RADIOGOLD – Oggi, giovedì 6 maggio 2021, si celebrano i Santi Mariano e Giacomo, martiri di Lambesa. La loro storia è particolarmente interessante perché i documenti che descrivono la loro morte sono autentici. I due martiri non erano né preti né vescovi, ma, rispettivamente, un lettore e un diacono vissuti nel III secolo dopo Cristo, uccisi nella provincia romana della Numidia durante le persecuzioni di Valeriano.

Un autore anonimo, probabilmente compagno dei martiri che riuscì miracolosamente a sfuggire alla morte, raccontò la persecuzione di Valeriano negli Acta. Lo scrittore ci parla di una visita dei vescovi Agapio e Secondino, entrambi della Numidia, a una fattoria dove incontrarono i Santi Mariano e Giacomo. Qui dei soldati li catturarono e i due confessarono la loro fede cristiana. Furono così imprigionati e barbaramente torturati.

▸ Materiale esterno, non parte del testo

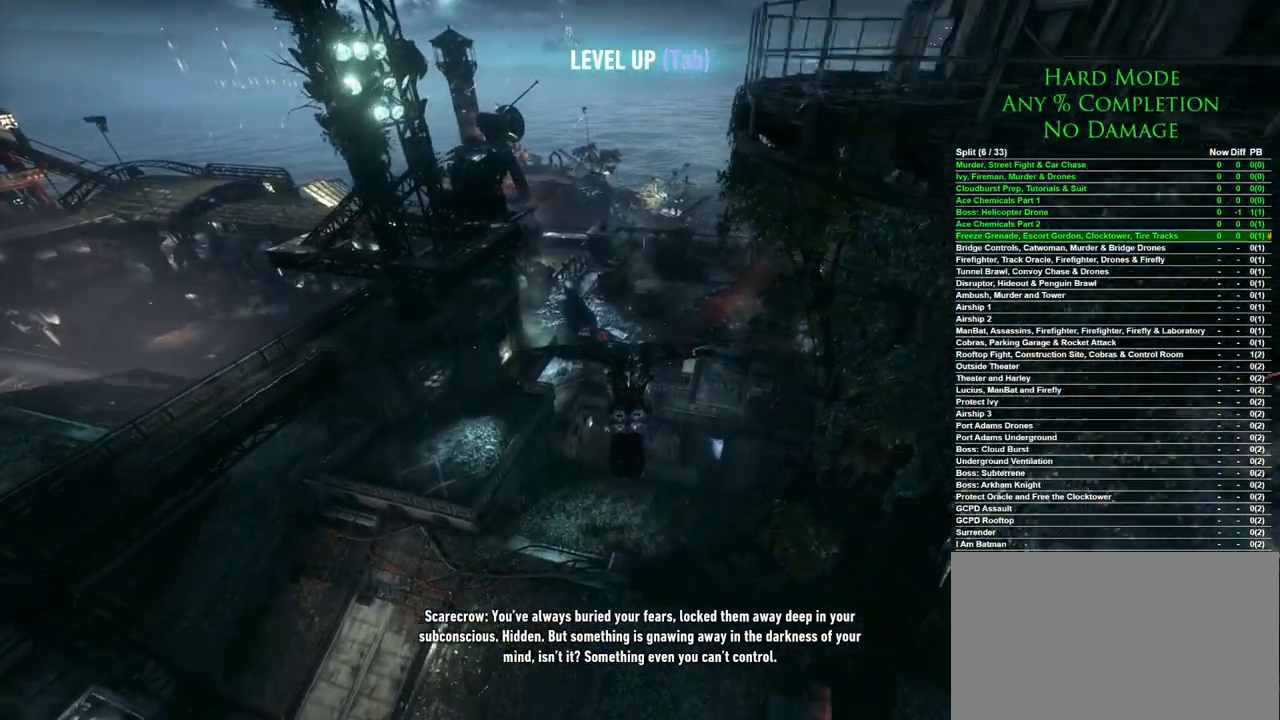
{"keys": ["space"], "mouse": [], "events": []}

Durante la prigionia, narrano ancora gli Acta, i due futuri martiri ebbero delle visioni. Tra queste, l’apparizione a Giacomo del vescovo Agapio, il quale gli disse che il giorno dopo avrebbero gioito insieme nel banchetto celeste. Come da visione, infatti, la coppia di cristiani furono portati lungo il corso di un fiume e decapitati. Le loro reliquie sarebbero state traslate a Gubbio e sistemate in duomo: ai santi Mariano e Giacomo è infatti intitolata la chiesa cattedrale cittadina. L’elogio dei Santi Mariano e Giacomo si legge nel Martirologio romano al 6 maggio.

Il 6 maggio 2021, inoltre, la Chiesa Cristiana celebra anche San Pietro Nolasco, fondatore dei Mecedari.